> **Descrição da tarefa**
Escreva a continuação do artigo de opinião sobre a indústria de gás natural, começando logo após o último parágrafo apresentado.

> **Texto fornecido**

================

Título: Indústria de gás natural e estratégia competitiva do agente dominante
Autor: Cecchi, Por José Cesário e Moreira, Tathiany R.
Fonte: Valor Econômico, 27/08/2007, Opinião, p. A12

Tradicionalmente caracterizada como um monopólio natural, em razão das economias de escala geradas, a atividade de transporte de gás natural encerra elementos que evidenciam seu caráter de indústria de rede: altos custos fixos irrecuperáveis; especificidade dos ativos; longo prazo de maturação dos investimentos; interesse econômico e social; entre outros. Tais características constituíram-se relevantes barreiras à entrada de novos agentes no setor, em benefício da primeira firma a se instalar, incitando uma regulação expressa do monopólio.

A regulamentação vigente, por seu turno, se por um lado contribuiu com a dissolução do monopólio legal da Petrobras e a desverticalização do setor, por outro, ainda apresenta importantes lacunas que não podem prescindir de um tratamento específico, no sentido de fazer valer efetivamente os objetivos previstos na Lei nº 9.478, principalmente, o de fomentar a competição no suprimento de gás natural e na sua comercialização junto aos consumidores finais.

Neste âmbito, a ausência de limitação à participação cruzada, sustentada na preocupação de que a mesma pudesse dificultar os investimentos em um contexto de reduzido grau de maturidade da indústria gasífera nacional, deve ser de imediato revista.

Isso porque o proprietário das instalações de transporte dutoviário possui interesses empresariais próprios, que nem sempre são compatíveis com os interesses do carregador/comercializador interessado em utilizar esta infra-estrutura, sobretudo se há concorrência nos segmentos upstream e downstream. Neste caso, tendo o carregador participação acionária majoritária na empresa transportadora, o mesmo tentará impedir ou dificultar o acesso do concorrente aos dutos de transporte, a fim de fortalecer sua posição estratégica no segmento competitivo a montante e a jusante.

De outro modo, se o transportador fosse verdadeiramente independente, sua racionalidade econômica seria no sentido de maximizar o uso da capacidade da rede, permitindo, e mesmo incentivando, o acesso de terceiros onde houvesse capacidade disponível ou ociosa.

Corrobora o exposto o comportamento do carregador dominante no setor - a Petrobras, que, utilizando-se de seu predomínio sobre a propriedade da infra-estrutura de dutos, busca erguer barreiras à entrada de novos atores no fornecimento de gás natural, com o objetivo de proteger e aumentar seus interesses de reserva de mercado.

================

> **Entradas fornecidas**

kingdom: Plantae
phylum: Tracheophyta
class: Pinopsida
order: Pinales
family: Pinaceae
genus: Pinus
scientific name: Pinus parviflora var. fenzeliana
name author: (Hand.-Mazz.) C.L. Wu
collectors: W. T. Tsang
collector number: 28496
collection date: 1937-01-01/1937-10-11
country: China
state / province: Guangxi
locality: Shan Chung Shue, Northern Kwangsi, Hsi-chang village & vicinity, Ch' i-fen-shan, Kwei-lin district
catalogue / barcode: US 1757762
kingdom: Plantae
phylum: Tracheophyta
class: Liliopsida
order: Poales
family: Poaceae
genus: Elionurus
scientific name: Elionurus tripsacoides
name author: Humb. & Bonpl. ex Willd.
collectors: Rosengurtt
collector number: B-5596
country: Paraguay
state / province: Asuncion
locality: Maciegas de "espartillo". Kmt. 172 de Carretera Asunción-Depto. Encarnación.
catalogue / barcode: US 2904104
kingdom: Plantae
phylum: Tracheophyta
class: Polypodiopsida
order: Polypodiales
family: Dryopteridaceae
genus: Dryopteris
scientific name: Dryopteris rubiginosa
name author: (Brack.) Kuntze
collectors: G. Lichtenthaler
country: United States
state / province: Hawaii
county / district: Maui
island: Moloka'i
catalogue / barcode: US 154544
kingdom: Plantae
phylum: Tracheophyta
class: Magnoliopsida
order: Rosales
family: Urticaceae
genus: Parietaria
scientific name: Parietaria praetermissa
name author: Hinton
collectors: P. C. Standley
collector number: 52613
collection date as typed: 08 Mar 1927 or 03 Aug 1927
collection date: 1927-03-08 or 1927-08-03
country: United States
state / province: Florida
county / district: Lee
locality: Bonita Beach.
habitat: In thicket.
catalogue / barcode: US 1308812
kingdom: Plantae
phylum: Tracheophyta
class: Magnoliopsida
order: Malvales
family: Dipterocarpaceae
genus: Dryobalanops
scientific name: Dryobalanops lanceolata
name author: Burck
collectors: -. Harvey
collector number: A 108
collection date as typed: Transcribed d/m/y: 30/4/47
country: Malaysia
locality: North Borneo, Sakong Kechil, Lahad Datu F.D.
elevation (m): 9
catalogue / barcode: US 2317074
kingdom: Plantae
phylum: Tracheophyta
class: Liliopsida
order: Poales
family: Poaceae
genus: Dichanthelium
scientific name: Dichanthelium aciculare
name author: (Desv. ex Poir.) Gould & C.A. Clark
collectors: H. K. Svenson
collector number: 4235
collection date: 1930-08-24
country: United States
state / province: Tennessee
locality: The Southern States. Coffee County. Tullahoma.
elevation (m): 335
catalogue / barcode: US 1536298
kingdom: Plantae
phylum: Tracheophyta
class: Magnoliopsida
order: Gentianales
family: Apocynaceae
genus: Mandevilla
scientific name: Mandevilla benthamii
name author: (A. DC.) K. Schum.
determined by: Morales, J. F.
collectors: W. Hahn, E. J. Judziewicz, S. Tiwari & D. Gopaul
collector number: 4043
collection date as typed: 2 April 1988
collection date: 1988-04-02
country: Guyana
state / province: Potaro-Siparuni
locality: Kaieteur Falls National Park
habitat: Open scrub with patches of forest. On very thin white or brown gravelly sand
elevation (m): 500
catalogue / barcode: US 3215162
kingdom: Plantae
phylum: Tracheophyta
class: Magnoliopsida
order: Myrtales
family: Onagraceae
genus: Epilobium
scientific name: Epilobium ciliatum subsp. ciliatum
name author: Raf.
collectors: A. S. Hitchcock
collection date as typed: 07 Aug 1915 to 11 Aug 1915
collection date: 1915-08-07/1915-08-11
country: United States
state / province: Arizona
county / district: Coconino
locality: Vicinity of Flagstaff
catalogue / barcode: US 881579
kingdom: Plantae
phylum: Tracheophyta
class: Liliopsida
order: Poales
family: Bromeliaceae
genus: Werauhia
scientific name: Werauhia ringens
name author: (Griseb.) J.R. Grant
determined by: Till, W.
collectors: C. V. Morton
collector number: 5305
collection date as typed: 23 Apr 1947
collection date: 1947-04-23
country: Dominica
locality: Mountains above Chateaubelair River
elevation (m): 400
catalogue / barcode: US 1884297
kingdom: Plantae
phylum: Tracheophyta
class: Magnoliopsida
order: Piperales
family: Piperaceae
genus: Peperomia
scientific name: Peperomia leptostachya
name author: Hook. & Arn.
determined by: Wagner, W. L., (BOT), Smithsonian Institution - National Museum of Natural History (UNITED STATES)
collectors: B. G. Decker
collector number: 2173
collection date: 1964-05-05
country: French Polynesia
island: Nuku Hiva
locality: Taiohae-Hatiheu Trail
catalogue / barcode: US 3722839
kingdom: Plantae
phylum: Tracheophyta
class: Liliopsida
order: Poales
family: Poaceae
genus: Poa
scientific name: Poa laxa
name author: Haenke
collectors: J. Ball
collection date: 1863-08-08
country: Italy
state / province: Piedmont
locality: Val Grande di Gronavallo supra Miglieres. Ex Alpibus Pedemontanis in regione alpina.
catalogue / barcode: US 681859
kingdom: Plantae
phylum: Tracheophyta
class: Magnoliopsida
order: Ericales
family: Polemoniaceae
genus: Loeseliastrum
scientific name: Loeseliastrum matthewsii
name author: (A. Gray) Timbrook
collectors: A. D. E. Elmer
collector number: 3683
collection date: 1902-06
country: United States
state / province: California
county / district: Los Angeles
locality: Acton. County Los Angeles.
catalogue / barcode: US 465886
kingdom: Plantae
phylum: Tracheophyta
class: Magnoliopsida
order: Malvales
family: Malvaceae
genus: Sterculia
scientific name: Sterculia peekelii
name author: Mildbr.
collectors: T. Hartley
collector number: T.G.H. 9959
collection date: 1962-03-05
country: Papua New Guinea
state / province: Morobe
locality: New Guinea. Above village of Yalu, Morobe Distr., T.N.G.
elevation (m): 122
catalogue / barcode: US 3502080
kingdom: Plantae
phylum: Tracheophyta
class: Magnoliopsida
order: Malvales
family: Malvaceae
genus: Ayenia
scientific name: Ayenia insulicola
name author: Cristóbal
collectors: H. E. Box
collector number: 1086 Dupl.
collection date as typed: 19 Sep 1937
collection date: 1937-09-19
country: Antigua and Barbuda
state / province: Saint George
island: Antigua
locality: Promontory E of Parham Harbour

================

> **Resposta à tarefa**
-------------------------------------------------------------------------------- É urgente que se aproveite a oportunidade aberta com a discussão da Lei do Gás Natural no Congresso para se corrigir as falhas --------------------------------------------------------------------------------

Nesse sentido, deve-se remeter à constituição das firmas transportadoras da malha nacional, com autorizações de construção e/ou operação emitidas pela Agência Nacional do Petróleo, Gás Natural e Biocombustíveis - ANP. De um total de 12 transportadoras constituídas, seis foram estruturadas com participação acionária majoritária da Petrobras e três com participação de até 50% de capital acionário desta estatal.

Cumpre mencionar, ademais, o exemplo das firmas atuantes no segmento de E&P, que, não conseguindo competir no segmento downstream, em razão das dificuldades de acesso, e não sendo a atividade de comercialização seu core business, acabam sendo obrigadas a vender o gás produzido apenas para a Petrobras.

Vale advertir, dado o observado, que as ações das transportadoras subsidiárias da estatal petrolífera, operando de acordo com as diretrizes empresariais de sua proprietária, não condizem com as de um transportador independente, que, como visto, persegue a utilização ótima de suas instalações e, assim, a maximização de seus lucros. Mas, ao invés disso, retrata um comportamento que reflete muito mais receio do que predisposição à uma atuação competitiva da estatal na atividade de transporte de gás natural, revelando uma estratégia de reforço e propagação de seu domínio por toda a cadeia de valor desta indústria.

Por fim, cabe aludir ao fato de que, em virtude do comportamento estratégico adotado pela Petrobras - constituindo diversas firmas transportadoras subsidiárias -, algumas destas acabam por operar o mesmo trecho físico da rede dutoviária de escoamento de gás natural. Por esta razão, o ente regulador torna-se obrigado a realizar mais de um Concurso Público de Alocação de Capacidade (CPAC) para a mesma malha de gasodutos, ao invés da opção mais razoável de se adotar um único procedimento legal para a ampliação e/ou construção de novos dutos.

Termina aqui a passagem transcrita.